What you will do:
Please reproduce the rows word for word, starting at the very first line and ending with the line that contains "Ombudsman, serta Komnas", both of those lines included.

Input data:
□ □ □ □ □

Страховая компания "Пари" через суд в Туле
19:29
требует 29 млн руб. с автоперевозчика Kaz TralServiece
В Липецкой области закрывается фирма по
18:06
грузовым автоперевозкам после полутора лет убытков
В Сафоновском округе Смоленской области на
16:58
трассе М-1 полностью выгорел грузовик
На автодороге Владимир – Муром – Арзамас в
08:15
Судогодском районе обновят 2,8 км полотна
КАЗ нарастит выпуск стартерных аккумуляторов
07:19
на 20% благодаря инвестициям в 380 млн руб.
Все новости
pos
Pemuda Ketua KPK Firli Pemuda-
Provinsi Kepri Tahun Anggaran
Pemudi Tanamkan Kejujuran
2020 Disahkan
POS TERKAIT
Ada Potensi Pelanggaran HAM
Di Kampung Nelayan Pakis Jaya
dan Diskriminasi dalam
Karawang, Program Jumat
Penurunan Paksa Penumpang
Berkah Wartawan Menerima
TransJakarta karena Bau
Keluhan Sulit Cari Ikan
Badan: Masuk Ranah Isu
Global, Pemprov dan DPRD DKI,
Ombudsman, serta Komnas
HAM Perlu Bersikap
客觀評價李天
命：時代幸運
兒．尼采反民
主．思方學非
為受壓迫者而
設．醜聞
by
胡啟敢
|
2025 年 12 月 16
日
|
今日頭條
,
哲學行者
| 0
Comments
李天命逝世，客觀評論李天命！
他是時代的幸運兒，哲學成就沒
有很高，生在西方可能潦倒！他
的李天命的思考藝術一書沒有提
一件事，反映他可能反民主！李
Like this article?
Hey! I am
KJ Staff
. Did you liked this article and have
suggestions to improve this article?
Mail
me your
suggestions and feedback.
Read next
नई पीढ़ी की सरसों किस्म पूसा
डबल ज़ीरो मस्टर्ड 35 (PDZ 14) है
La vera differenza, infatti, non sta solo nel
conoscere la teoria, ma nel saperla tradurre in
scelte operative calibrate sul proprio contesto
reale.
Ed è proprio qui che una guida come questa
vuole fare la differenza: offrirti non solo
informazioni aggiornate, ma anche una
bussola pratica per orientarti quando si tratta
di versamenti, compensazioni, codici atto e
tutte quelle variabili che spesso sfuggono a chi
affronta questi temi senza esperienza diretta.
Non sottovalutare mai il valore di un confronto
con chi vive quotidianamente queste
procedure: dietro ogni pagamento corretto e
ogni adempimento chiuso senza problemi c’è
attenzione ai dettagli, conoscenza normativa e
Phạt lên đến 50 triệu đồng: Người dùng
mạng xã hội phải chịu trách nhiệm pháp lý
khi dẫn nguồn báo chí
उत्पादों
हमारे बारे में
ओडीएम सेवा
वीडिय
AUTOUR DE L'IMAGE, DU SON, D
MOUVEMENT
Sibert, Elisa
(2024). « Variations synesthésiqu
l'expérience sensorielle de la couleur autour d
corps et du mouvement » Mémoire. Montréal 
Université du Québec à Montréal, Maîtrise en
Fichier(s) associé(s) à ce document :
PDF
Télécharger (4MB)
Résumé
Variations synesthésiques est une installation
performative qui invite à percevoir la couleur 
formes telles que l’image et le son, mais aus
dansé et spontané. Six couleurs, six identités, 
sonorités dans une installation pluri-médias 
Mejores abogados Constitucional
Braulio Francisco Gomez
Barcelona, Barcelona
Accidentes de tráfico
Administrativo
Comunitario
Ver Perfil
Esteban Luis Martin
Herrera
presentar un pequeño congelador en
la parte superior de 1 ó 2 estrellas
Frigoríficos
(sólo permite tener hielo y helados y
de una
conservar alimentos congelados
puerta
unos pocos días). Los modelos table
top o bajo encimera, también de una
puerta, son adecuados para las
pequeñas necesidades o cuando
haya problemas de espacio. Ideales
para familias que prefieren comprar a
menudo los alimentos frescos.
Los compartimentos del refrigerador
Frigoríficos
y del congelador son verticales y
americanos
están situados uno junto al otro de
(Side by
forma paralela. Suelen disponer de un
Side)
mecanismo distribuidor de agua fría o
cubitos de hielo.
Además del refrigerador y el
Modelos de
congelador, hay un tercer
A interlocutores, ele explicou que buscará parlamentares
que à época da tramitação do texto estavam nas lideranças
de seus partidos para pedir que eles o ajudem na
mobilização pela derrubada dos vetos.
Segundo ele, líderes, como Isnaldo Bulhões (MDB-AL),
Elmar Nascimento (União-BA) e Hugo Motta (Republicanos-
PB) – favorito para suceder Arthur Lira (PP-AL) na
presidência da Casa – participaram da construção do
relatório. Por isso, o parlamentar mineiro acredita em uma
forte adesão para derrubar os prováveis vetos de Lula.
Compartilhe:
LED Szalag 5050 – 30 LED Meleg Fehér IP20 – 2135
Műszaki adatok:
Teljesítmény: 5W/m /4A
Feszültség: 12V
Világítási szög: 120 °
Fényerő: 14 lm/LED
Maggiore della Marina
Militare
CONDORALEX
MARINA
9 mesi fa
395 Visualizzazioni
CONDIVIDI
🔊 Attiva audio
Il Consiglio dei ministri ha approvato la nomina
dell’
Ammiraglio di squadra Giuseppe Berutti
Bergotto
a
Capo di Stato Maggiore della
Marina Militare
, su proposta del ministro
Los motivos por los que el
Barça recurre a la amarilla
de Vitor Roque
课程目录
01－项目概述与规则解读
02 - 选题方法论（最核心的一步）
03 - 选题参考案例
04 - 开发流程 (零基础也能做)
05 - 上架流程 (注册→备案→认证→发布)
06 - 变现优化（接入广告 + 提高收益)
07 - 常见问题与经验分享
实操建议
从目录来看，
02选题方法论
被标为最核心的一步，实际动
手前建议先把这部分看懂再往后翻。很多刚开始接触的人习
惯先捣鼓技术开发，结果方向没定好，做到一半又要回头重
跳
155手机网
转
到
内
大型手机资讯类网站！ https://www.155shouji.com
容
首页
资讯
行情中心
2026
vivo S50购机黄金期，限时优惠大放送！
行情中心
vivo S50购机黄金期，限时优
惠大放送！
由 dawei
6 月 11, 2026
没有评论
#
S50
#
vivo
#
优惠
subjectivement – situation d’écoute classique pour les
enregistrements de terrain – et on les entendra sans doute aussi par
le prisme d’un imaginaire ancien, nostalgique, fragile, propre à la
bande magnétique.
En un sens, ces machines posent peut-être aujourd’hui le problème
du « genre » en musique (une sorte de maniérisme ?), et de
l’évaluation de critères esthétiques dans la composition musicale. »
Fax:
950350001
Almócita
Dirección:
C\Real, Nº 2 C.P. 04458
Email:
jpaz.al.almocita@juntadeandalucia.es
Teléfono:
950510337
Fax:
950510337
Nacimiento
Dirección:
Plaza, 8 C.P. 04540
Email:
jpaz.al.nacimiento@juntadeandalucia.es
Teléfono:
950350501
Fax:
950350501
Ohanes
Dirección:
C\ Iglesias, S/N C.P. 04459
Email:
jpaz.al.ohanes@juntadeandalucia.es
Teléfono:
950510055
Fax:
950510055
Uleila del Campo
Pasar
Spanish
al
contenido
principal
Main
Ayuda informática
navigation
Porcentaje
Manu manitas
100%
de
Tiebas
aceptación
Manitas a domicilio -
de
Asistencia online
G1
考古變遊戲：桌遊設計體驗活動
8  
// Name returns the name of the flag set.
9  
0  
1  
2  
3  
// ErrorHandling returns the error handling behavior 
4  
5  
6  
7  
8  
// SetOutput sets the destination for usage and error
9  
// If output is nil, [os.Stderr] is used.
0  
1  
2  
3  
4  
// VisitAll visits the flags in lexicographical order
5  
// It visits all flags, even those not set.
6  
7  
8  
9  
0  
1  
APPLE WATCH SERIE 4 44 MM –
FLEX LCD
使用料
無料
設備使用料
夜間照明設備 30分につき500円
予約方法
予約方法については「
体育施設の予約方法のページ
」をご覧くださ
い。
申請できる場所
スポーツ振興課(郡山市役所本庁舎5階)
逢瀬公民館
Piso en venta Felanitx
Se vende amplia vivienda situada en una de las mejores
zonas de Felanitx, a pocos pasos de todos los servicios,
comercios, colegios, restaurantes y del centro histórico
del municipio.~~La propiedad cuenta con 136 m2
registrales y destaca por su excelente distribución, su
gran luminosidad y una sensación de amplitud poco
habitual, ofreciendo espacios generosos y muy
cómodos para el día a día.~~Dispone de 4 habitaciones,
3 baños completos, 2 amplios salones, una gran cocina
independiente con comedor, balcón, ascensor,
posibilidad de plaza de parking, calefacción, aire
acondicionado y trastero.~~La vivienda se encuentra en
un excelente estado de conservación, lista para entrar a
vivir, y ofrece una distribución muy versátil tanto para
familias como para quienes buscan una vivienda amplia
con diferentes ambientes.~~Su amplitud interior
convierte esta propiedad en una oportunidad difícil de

□ □ □ □ □

Written response:
Страховая компания "Пари" через суд в Туле
19:29
требует 29 млн руб. с автоперевозчика Kaz TralServiece
В Липецкой области закрывается фирма по
18:06
грузовым автоперевозкам после полутора лет убытков
В Сафоновском округе Смоленской области на
16:58
трассе М-1 полностью выгорел грузовик
На автодороге Владимир – Муром – Арзамас в
08:15
Судогодском районе обновят 2,8 км полотна
КАЗ нарастит выпуск стартерных аккумуляторов
07:19
на 20% благодаря инвестициям в 380 млн руб.
Все новости
pos
Pemuda Ketua KPK Firli Pemuda-
Provinsi Kepri Tahun Anggaran
Pemudi Tanamkan Kejujuran
2020 Disahkan
POS TERKAIT
Ada Potensi Pelanggaran HAM
Di Kampung Nelayan Pakis Jaya
dan Diskriminasi dalam
Karawang, Program Jumat
Penurunan Paksa Penumpang
Berkah Wartawan Menerima
TransJakarta karena Bau
Keluhan Sulit Cari Ikan
Badan: Masuk Ranah Isu
Global, Pemprov dan DPRD DKI,
Ombudsman, serta Komnas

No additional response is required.